Some people want a second copy of data (flash storage or DAS)
Some want central location for data to be shared throughout the house
Others want bare-bone restore, file history, etc capabilities
Some want centralized multimedia library with ability to stream, share, transcode to a variety of their consumption devices (Plex ,etc)
Cloud backup, DVRing incoming streams, etc - capabilities are varied (and still developing) ...

Whether it is called "true NAS" or "server" or something else is in the eye of the beholder. In my case, the market seems to be recognizing peoples needs beyond simple/stupid storage and responding to it with higher processing capacities and capabilities. Same Synology is calling out video transcoding and various grades of it on its website as selling point and asks for it within its NAS selector tool . My opinion is if that companies involved (Intel for the chipsets/CPU, Microsoft for their Win 2012 R2 Storage Server, etc) do not get too stupid/greedy with pricing, this may work. if they do get greedy and price it badly, those of us who build our own will continue to do so as much better value proposition

Thank you
 
Transcoding and VM need to be on a hot server, not a NAS

NAS boxes are turning into something different - and depending on the scale/scope of the vendor offering, then VM's (both Level 2 (KVM for example) or Containers (LXC/Docker) they're starting to become an option... in other words, something more than just a file server...

Depends on the capabilities, RAM, vendor implementation, etc...
 
Yeah, I know. But fast enough, RAM enough for serious transcoding, even hardware-offloaded, and VM loading, really makes for an expensive NAS in the family/SOHO/SMB context of this forum.
 
Sure NAS have more features then ever, and virtualisation is one of them.

Nobody is saying it won't work, just don't expect much without a top of the line box.

NAS are hood for IOP's, but the cpu's are slow with small cache, memory is not fast etc.
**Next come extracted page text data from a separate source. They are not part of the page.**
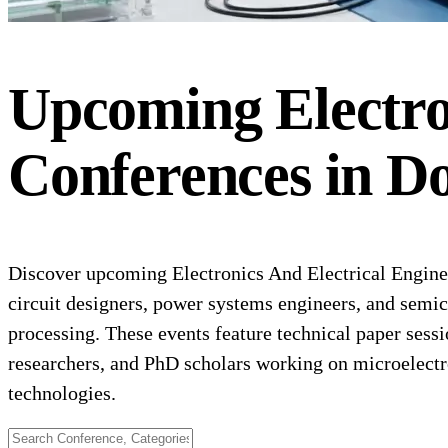
Upcoming
Electr
Conferences
in
Do
Discover upcoming Electronics And Electrical Enginee
circuit designers, power systems engineers, and semi
processing. These events feature technical paper sessi
researchers, and PhD scholars working on microelect
technologies.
Even if the app you run does not seem that cpu hungry it might do a lot of context switching which could be an issue.

Like I mentioned, a minecraft server with a few users works ok, go over a handfull and it slows down...


Sent from my iPhone using Tapatalk
 
Virtualization is one - Containers are another - some of the Vendors in their x86 based machines have recently added Docker/LXC support as well as KVM/QEMU - different means to a similar end...
 
Virtualization is one - Containers are another - some of the Vendors in their x86 based machines have recently added Docker/LXC support as well as KVM/QEMU - different means to a similar end...
Acronym overload alarm!!!
 
Since no one has addressed one of the OP's questions I will.
You CAN run Synology DSM on a pc...
It is called Xpenology & there is a lot of good info on how to do it available on the web.

So you can have your cake and eat it too if you want.
You can use your own/powerful hardware and Synology's excellent software.

Let us know if you give it a try.

edit:
A buddy of mine ran it for fun and said it was just as simple to setup as you could ask for.
He and I both own Syno NAS'es and I trust his opinion.